Doctorow frames the issue around the automation-theory idea of a “centaur”: a person helped by technology while retaining control over the task. He contrasts that with what he calls a “reverse centaur,” where a person becomes the human component of a machine-directed system.

In a December speech cited by Ars, Doctorow used an Amazon delivery driver monitored by AI cameras as an example of a worker treated as an accessory to the vehicle and its software. He also contrasted medical AI that helps radiologists spot possible tumors with a staffing model in which most radiologists are fired and the remaining doctor is left to approve AI findings and absorb blame for mistakes.

Doctorow told Ars that workers who find AI useful are often deciding for themselves how it fits into their jobs. Workers who oppose it, he said, are more likely to be asked to use it to work faster, lower quality standards or become responsible when automated systems fail.

A large bet with uncertain returns

Doctorow argued that AI spending is far larger than earlier technology manias. He told Ars that global capital expenditure tied to AI was $700 billion when he wrote the book and has since reached $1.4 trillion. He also said Meta spent $150 billion on AI over three years and has said it plans to spend another $150 billion this year, after spending $60 billion on the metaverse.

He said the sector’s economics differ from the early web. In Doctorow’s account, web services became less costly as more people used them and as the technology improved. AI companies, he told Ars, lose money on customers and usage, while newer generations of AI systems cost more.
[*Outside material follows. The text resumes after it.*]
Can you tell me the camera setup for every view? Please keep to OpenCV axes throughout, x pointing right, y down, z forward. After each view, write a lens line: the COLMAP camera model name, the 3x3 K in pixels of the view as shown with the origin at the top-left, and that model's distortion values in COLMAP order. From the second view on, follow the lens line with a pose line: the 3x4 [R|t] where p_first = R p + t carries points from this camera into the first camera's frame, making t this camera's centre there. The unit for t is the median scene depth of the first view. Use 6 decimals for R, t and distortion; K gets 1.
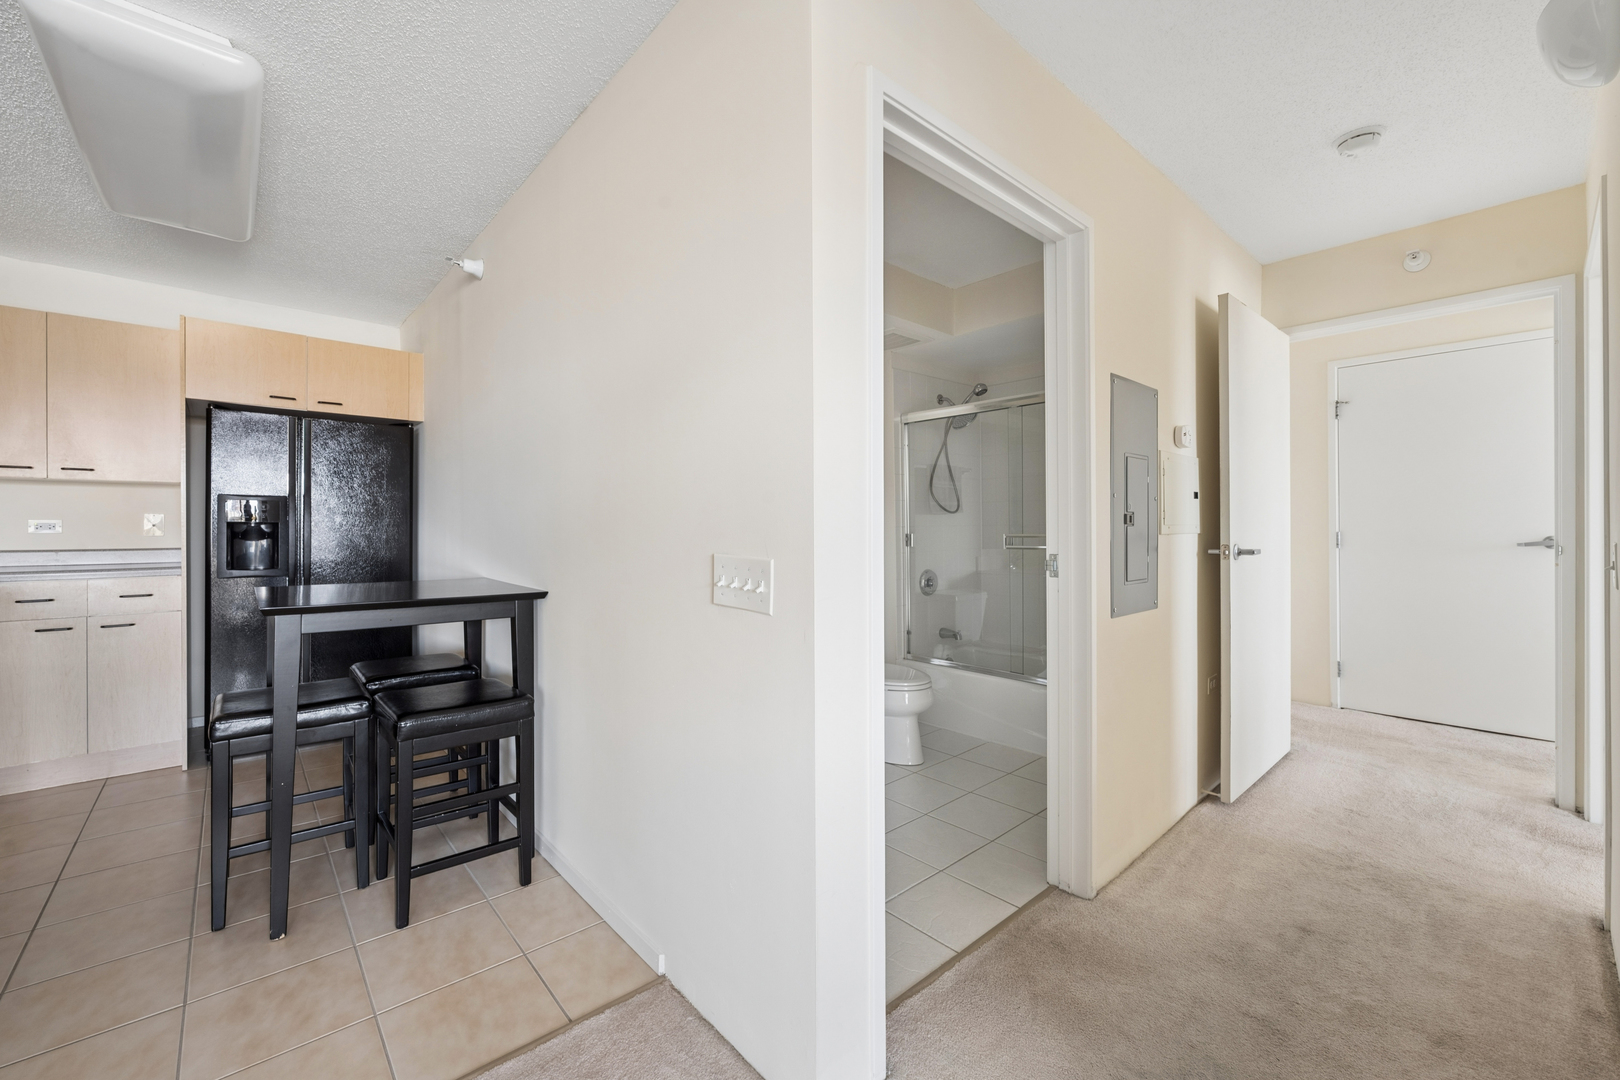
lens RADIAL K [[657.3, 0, 809.3], [0, 657.3, 520.7], [0, 0, 1]] dist [-0.000387, -0.000105]
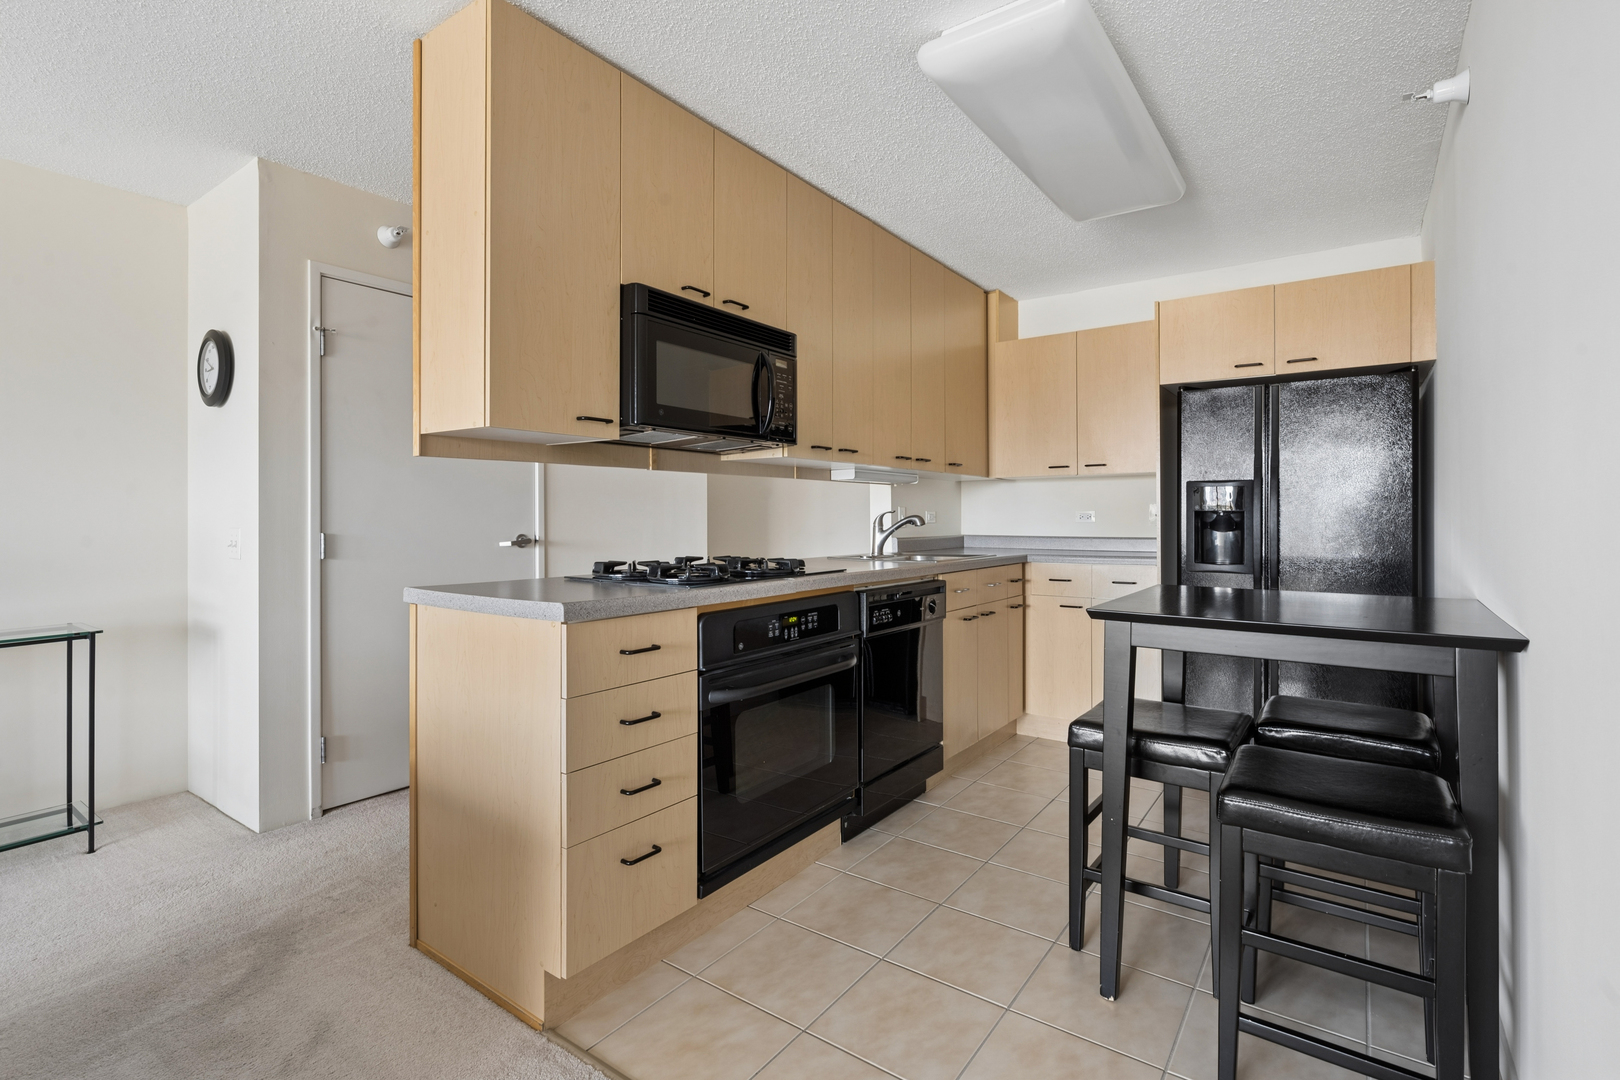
lens RADIAL K [[752.3, 0, 810.6], [0, 752.3, 516.9], [0, 0, 1]] dist [-0.000690, -0.000123]
pose [[0.213744, -0.003795, -0.976882, 0.049345], [0.012439, 0.999922, -0.001163, 0.006785], [0.976810, -0.011903, 0.213775, 0.332397]]
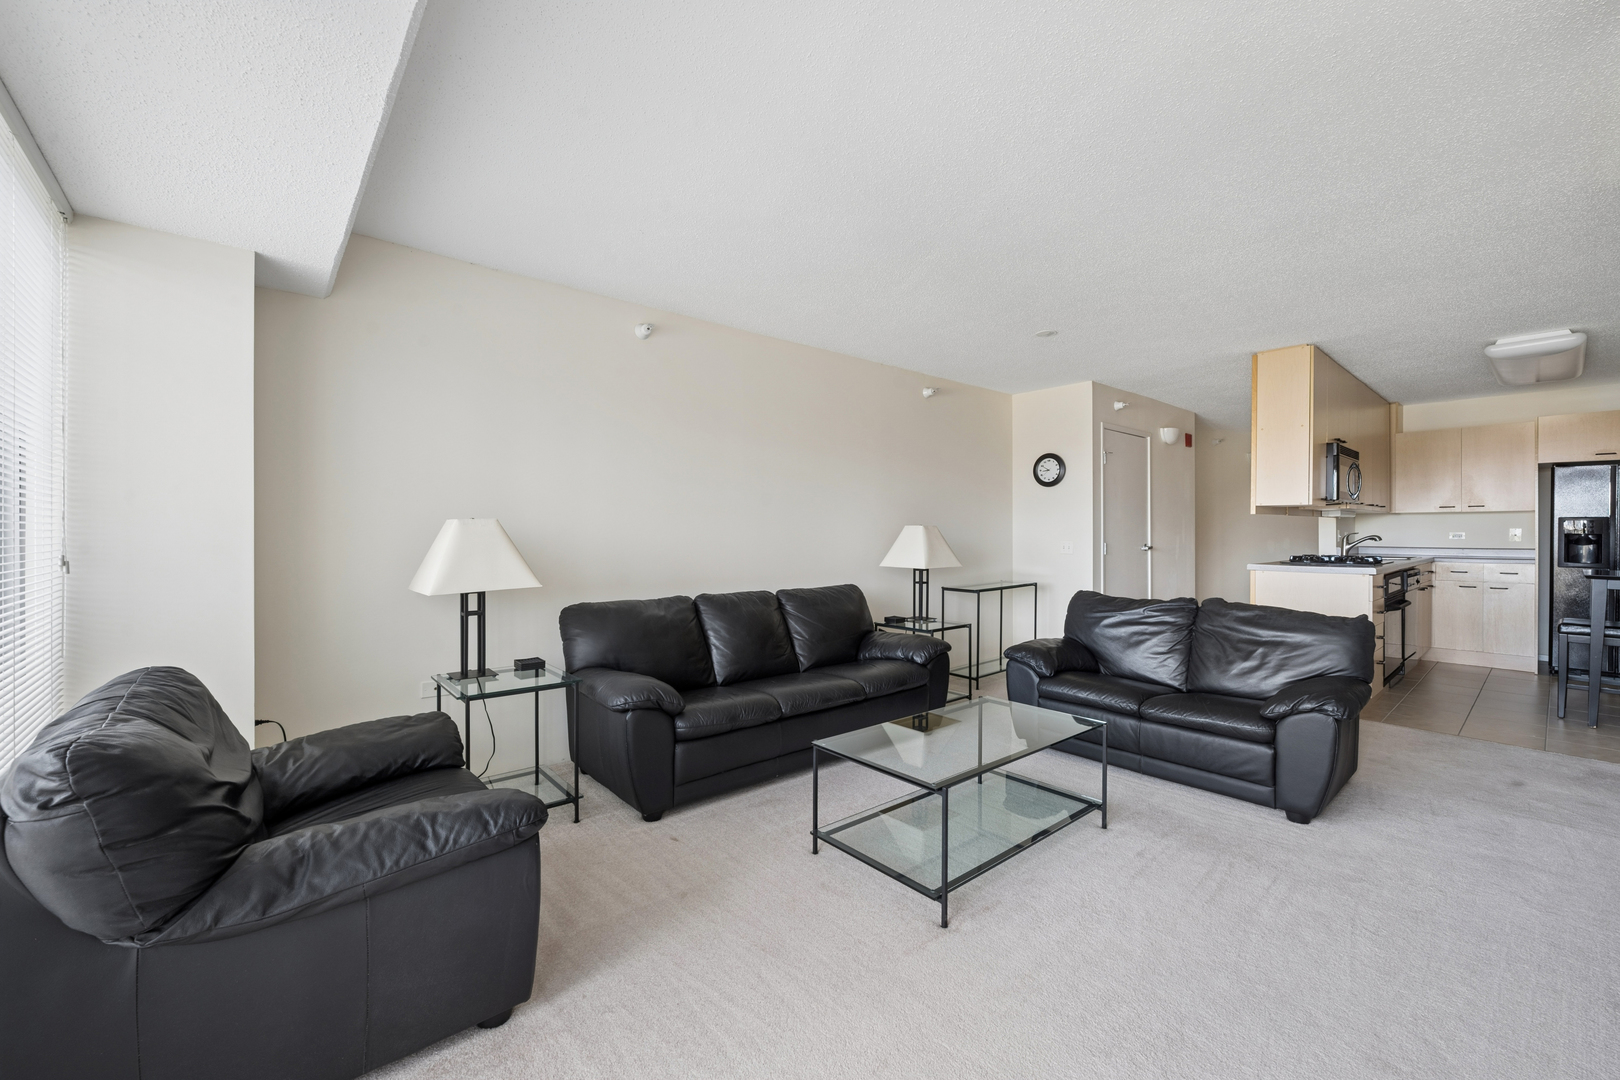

Doctorow also warned that a sudden reversal would be economically damaging because AI companies are deeply tied to market valuations and data-center spending. In his view, many large models may disappear if investors stop funding the infrastructure needed to run them.

What might remain after a crash

Doctorow told Ars that technology bubbles can leave useful assets behind, even when they destroy wealth. He compared the dot-com crash, which left cheaper servers and a generation of web developers, with Enron, which he said produced little useful residue.

For AI, Doctorow said a collapse could leave cheaper GPUs, available applied statisticians and open-source models that others could refine. He cited DeepSeek, which Ars described earlier as spurring a $600 billion sell-off after releasing a model that ran well on commodity hardware.

Doctorow also rejected making web scraping illegal as a fix for AI’s problems. He told Ars that scraping supports socially useful archiving and analysis, and argued that labor law would do more for workers than new copyright restrictions. He pointed to Hollywood writers and actors as the rare U.S. workers who have used sector-wide bargaining to win limits on AI use.

On job losses, Doctorow drew a distinction between AI actually doing a job and managers replacing workers with systems that cannot do the work well. He told Ars there is far more evidence for the second problem so far, citing Amazon’s cashierless stores, which relied on human video reviewers rather than fully automated checkout.

This story draws on original reporting from Ars Technica.